My B564 (1994) was uprated by a previous owner from 3100 to 3500kg by adding air suspension and heavier rated tyres.
Weighed a few weeks ago with empty waste and fresh water tanks, it came in at 2860kg and that includes a fitted Hope safety bar and towing equipment which it's self weight around 90kg.
I carry a Honda C90 (85kg) on a rack similar to one of these:-

http://www.ebay.co.uk/itm/TRIALS-MO...98?pt=UK_Motorcycle_Parts&hash=item230ad8057a

Just pumped the air-ride up a few psi.

I assume the B544 will be on the same chassis but with less overhang at the back, making the added weight over the rear axle less when you add a bike onto the rack, plus the Hymer slide out one has the bike loaded closer in to the back of the vehicle - further reducing the rear axle load.
I think you really need to get the actual vehicle weighed to find out your free payload. I guess you are going to inspect and drive the vehicle before you commit to buying, why not go to a public weighbridge as part of your test drive?
That will give you the most accurate figure.


----------



## brandywine (Aug 28, 2007)

We had a 1995 B584 with the fitted scooter rack. No gas or clothes and food but a full tank of water it weighed 3020 kg and was plated at 3500kg but had air suspension fitted.

Our scooter is only49cc and weighs in at 80kg but on the rack it put 200kg extra on back axle. 
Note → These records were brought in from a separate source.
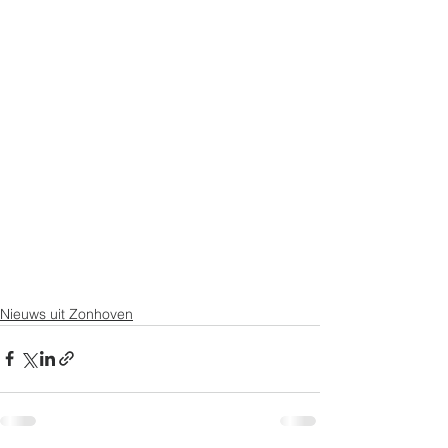
Nieuws uit Zonhoven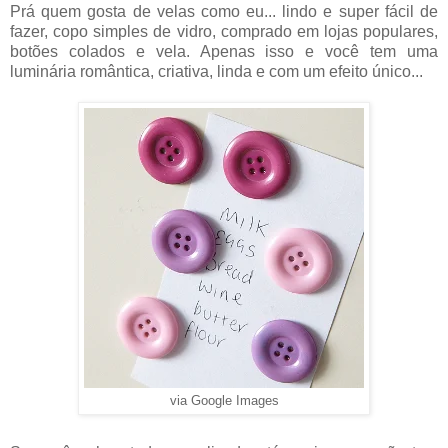
Prá quem gosta de velas como eu... lindo e super fácil de
fazer, copo simples de vidro, comprado em lojas populares,
botões colados e vela. Apenas isso e você tem uma
luminária romântica, criativa, linda e com um efeito único...
via Google Images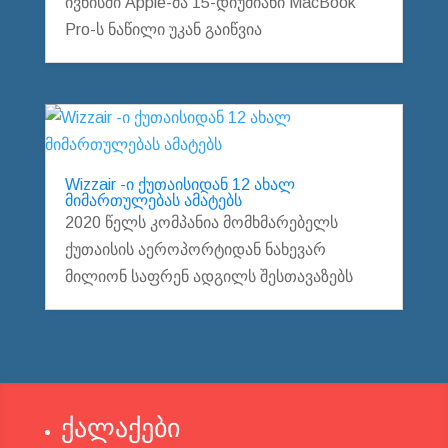
ივნისში Apple-მა 15-დიუმიანი MacBook
Pro-ს ნაწილი უკან გაიწვია
Wizzair -ი ქუთაისიდან 12 ახალ
მიმართულებას ამატებს
2020 წელს კომპანია მომხმარებელს
ქუთაისის აეროპორტიდან ნახევარ
მილიონ საფრენ ადგილს შესთავაზებს
ქალაქები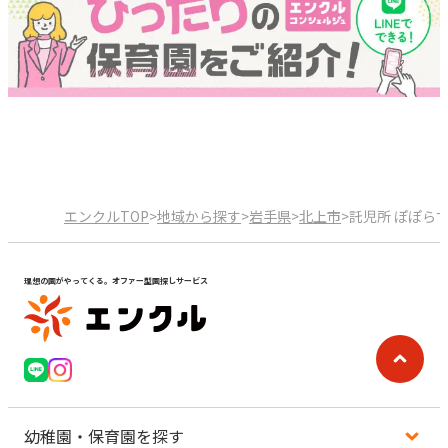
エンクルTOP
>
地域から探す
>
岩手県
>
北上市
>
託児所 ぽぽら
理想の園がやってくる。オファー型園探しサービス
幼稚園・保育園を探す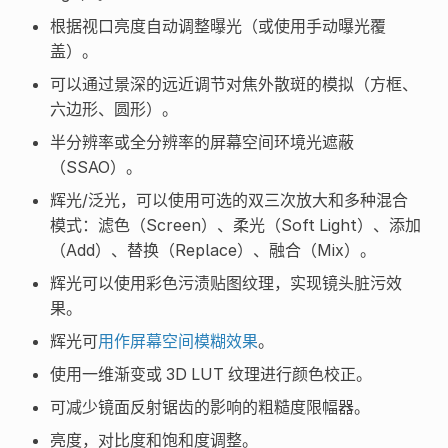
根据视口亮度自动调整曝光（或使用手动曝光覆
盖）。
可以通过景深的远近调节对焦外散斑的模拟（方框、
六边形、圆形）。
半分辨率或全分辨率的屏幕空间环境光遮蔽
（SSAO）。
辉光/泛光，可以使用可选的双三次放大和多种混合
模式：滤色（Screen）、柔光（Soft Light）、添加
（Add）、替换（Replace）、融合（Mix）。
辉光可以使用彩色污渍贴图纹理，实现镜头脏污效
果。
辉光可
用作屏幕空间模糊效果
。
使用一维渐变或 3D LUT 纹理进行颜色校正。
可减少镜面反射锯齿的影响的粗糙度限幅器。
亮度，对比度和饱和度调整。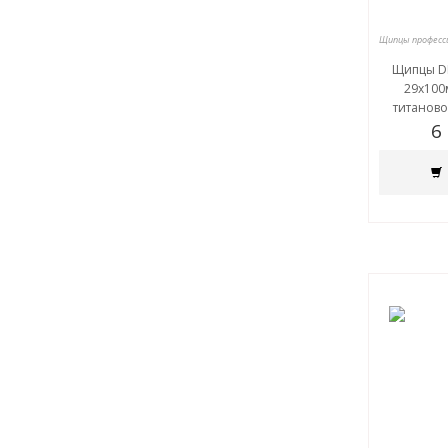
Щипцы DE
29х100м
титаново
6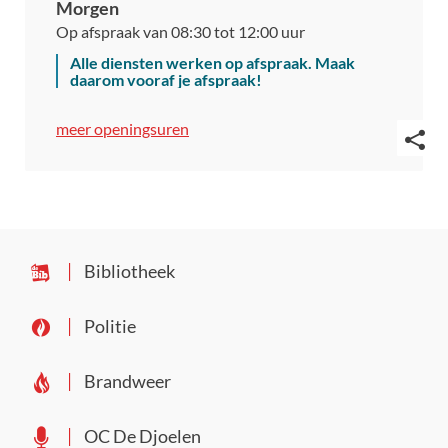
Morgen
Op afspraak van
08:30
tot
12:00
uur
Alle diensten werken op afspraak. Maak
daarom vooraf je afspraak!
Dienst
meer openingsuren
milieu
Deel
deze
pagin
Bibliotheek
Politie
Brandweer
OC De Djoelen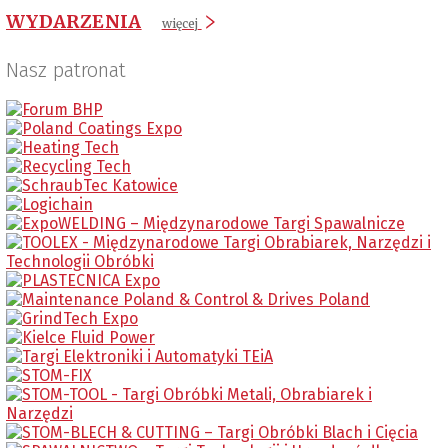
WYDARZENIA
więcej
Nasz patronat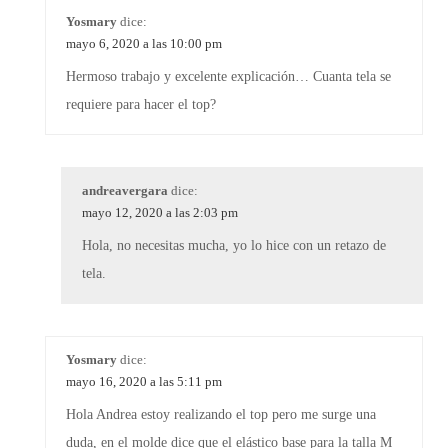
Yosmary
dice:
mayo 6, 2020 a las 10:00 pm
Hermoso trabajo y excelente explicación… Cuanta tela se
requiere para hacer el top?
andreavergara
dice:
mayo 12, 2020 a las 2:03 pm
Hola, no necesitas mucha, yo lo hice con un retazo de
tela.
Yosmary
dice:
mayo 16, 2020 a las 5:11 pm
Hola Andrea estoy realizando el top pero me surge una
duda, en el molde dice que el elástico base para la talla M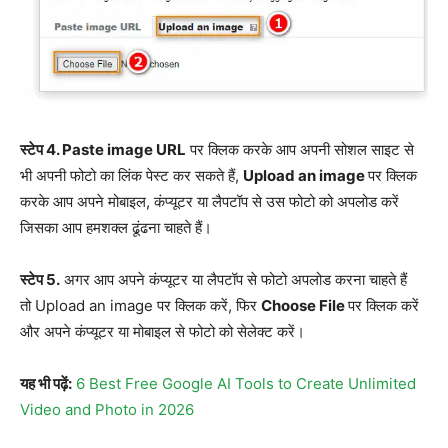
स्टेप 4. Paste image URL
पर क्लिक करके आप अपनी सोशल साइट से
भी अपनी फोटो का लिंक पेस्ट कर सकते हैं,
Upload an image
पर क्लिक
करके आप अपने मोबाइल, कंप्यूटर या लैपटॉप से उस फोटो को अपलोड करें
जिसका आप हमशक्ल ढूंढना चाहते हैं।
स्टेप 5.
अगर आप अपने कंप्यूटर या लैपटॉप से फोटो अपलोड करना चाहते हैं
तो Upload an image पर क्लिक करें, फिर
Choose File
पर क्लिक करें
और अपने कंप्यूटर या मोबाइल से फोटो को सेलेक्ट करें।
यह भी पढ़ें:
6 Best Free Google AI Tools to Create Unlimited
Video and Photo in 2026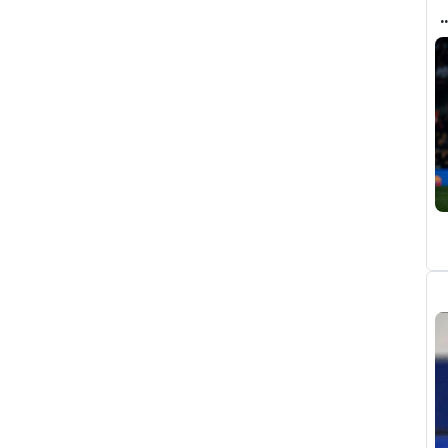
ري عن ريال مدريد وقربته من برشلونة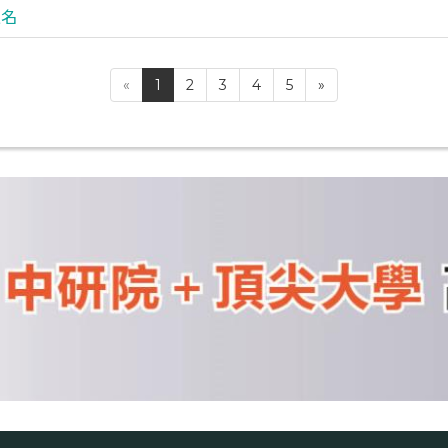
報名
«
1
2
3
4
5
»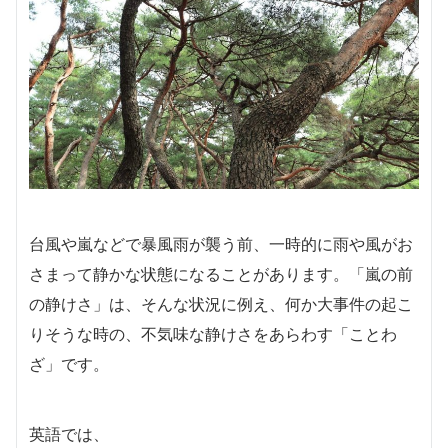
台風や嵐などで暴風雨が襲う前、一時的に雨や風がお
さまって静かな状態になることがあります。「嵐の前
の静けさ」は、そんな状況に例え、何か大事件の起こ
りそうな時の、不気味な静けさをあらわす「ことわ
ざ」です。
英語では、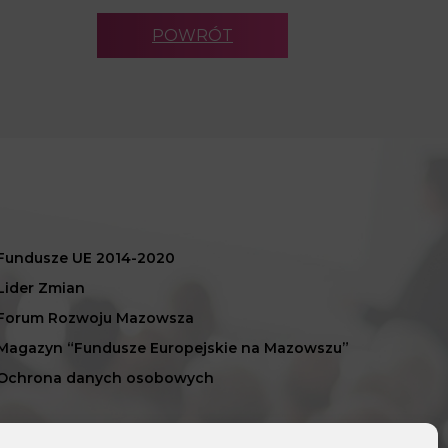
POWRÓT
Fundusze UE 2014-2020
Lider Zmian
Forum Rozwoju Mazowsza
Magazyn “Fundusze Europejskie na Mazowszu”
Ochrona danych osobowych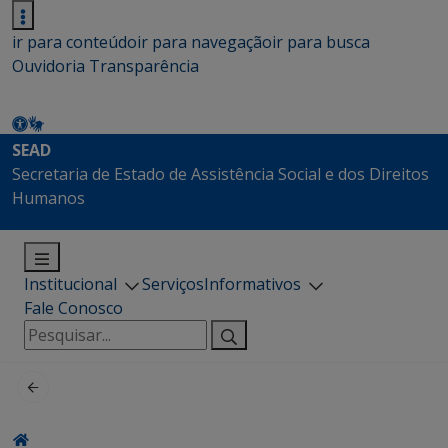
ir para conteúdo
ir para navegação
ir para busca
Ouvidoria
Transparência
SEAD
Secretaria de Estado de Assistência Social e dos Direitos
Humanos
Institucional
Serviços
Informativos
Fale Conosco
Pesquisar
por: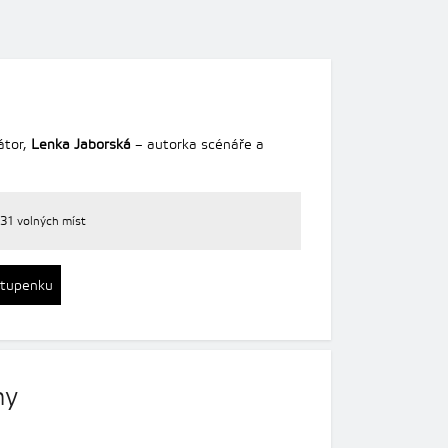
átor,
Lenka Jaborská
– autorka scénáře a
31 volných míst
stupenku
ny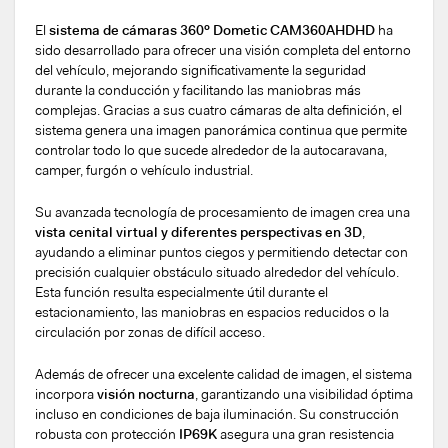
El
sistema de cámaras 360º Dometic CAM360AHDHD
ha
sido desarrollado para ofrecer una visión completa del entorno
del vehículo, mejorando significativamente la seguridad
durante la conducción y facilitando las maniobras más
complejas. Gracias a sus cuatro cámaras de alta definición, el
sistema genera una imagen panorámica continua que permite
controlar todo lo que sucede alrededor de la autocaravana,
camper, furgón o vehículo industrial.
Su avanzada tecnología de procesamiento de imagen crea una
vista cenital virtual y diferentes perspectivas en 3D
,
ayudando a eliminar puntos ciegos y permitiendo detectar con
precisión cualquier obstáculo situado alrededor del vehículo.
Esta función resulta especialmente útil durante el
estacionamiento, las maniobras en espacios reducidos o la
circulación por zonas de difícil acceso.
Además de ofrecer una excelente calidad de imagen, el sistema
incorpora
visión nocturna
, garantizando una visibilidad óptima
incluso en condiciones de baja iluminación. Su construcción
robusta con protección
IP69K
asegura una gran resistencia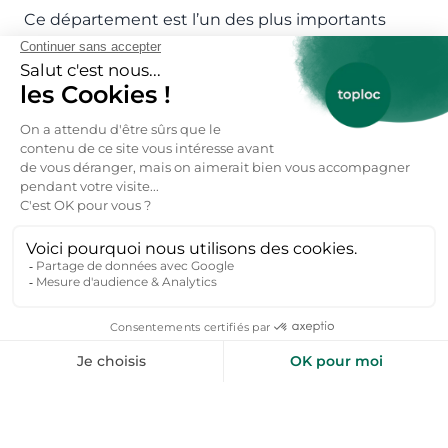
Ce département est l’un des plus importants
massifs skiables des Pyrénées, avec des domaines
variés adaptés à tous les niveaux : Grand
Tourmalet – La Mongie / Barèges, Saint-Lary-
Soulan, Peyragudes. Les stations familiales : Val
Louron, Hautacam, Nistos, Gavarnie-Gèdre. Et
pour le ski nordique : Val d’Azun, Payolle ou
Campan – Plateau du Lienz
Les stations des Hautes-Pyrénées combinent
ambiance conviviale, panoramas grandioses et
pistes adaptées à toute la famille.
Pourquoi réserver un appartement de
montagne dans les Hautes-Pyrénées ?
Louer un appartement dans les Hautes-Pyrénées
permet de : profiter d’une nature spectaculaire,
entre sommets, lacs glaciaires et forêts, choisir un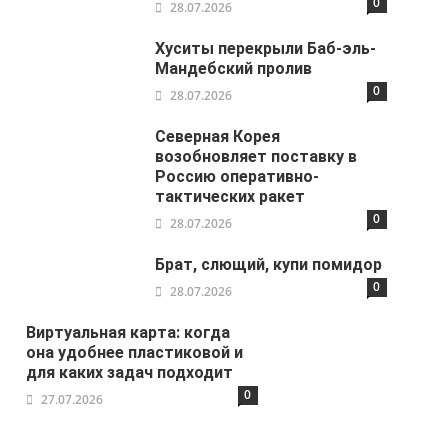
0
28.07.2026
Хуситы перекрыли Баб-эль-
Мандебский пролив
0
28.07.2026
Северная Корея
возобновляет поставку в
Россию оперативно-
тактических ракет
0
28.07.2026
Брат, слющий, купи помидор
0
28.07.2026
Виртуальная карта: когда
она удобнее пластиковой и
для каких задач подходит
0
27.07.2026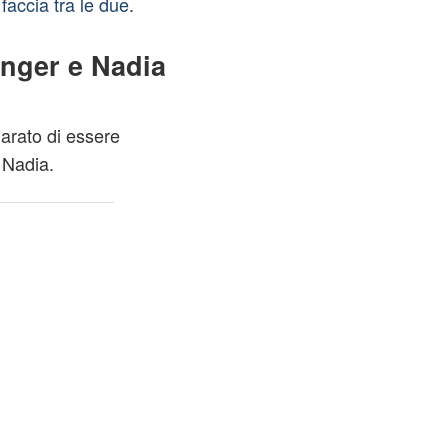
 faccia tra le due
.
enger e Nadia
iarato di essere
 Nadia.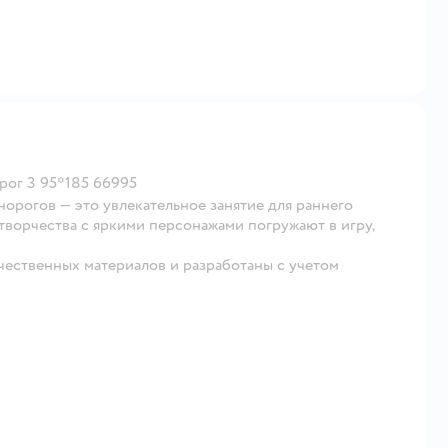
рог 3 95*185 66995
орогов — это увлекательное занятие для раннего
 творчества с яркими персонажами погружают в игру,
ественных материалов и разработаны с учетом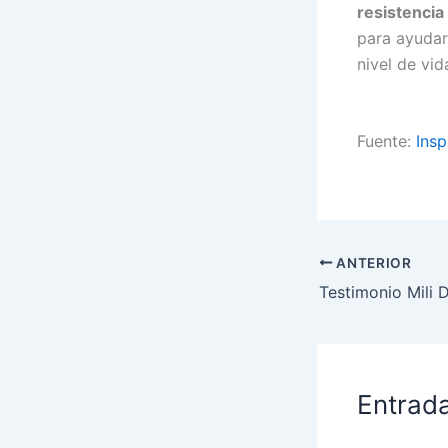
resistencia
para ayudar
nivel de vid
Fuente:
Insp
ANTERIOR
Entrad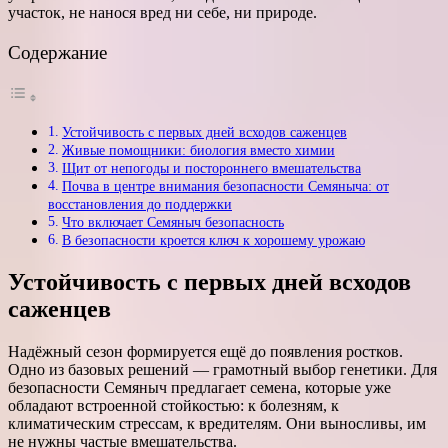
участок, не нанося вред ни себе, ни природе.
Содержание
Устойчивость с первых дней всходов саженцев
Живые помощники: биология вместо химии
Щит от непогоды и постороннего вмешательства
Почва в центре внимания безопасности Семяныча: от
восстановления до поддержки
Что включает Семяныч безопасность
В безопасности кроется ключ к хорошему урожаю
Устойчивость с первых дней всходов
саженцев
Надёжный сезон формируется ещё до появления ростков.
Одно из базовых решений — грамотный выбор генетики. Для
безопасности Семяныч предлагает семена, которые уже
обладают встроенной стойкостью: к болезням, к
климатическим стрессам, к вредителям. Они выносливы, им
не нужны частые вмешательства.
If you get the Hymer serial no and tyre size SV Tech should be able to tell you what its max upgrade can be.

Regards


----------



## jonus (May 1, 2005)

Thank you very much for your help Bill_H and Brandywine.

Great to know, thanks again. I'm definitely going to need a chat with SV or it's a no-go really, because the bike is essential with fuel prices as they are.

Gotta get rid of my 900 hornet though, which will hurt. Anyone wanna buy it ??

http://wallpaper-s.org/27__Honda_CB-900-F_Hornet.htm

3500kg would do fine I think, although I don't think in KG. I know I'm probably taking up 70 of them!

Not sure, but I don't think the built in rack will add much (unladen) on a normal 544 because I think they hack a fair bit of chassis off to fit it?? Either way, why make 'em with racks at all and then plate them with 3100kg, knowing a scooter will be 70-100kg?


----------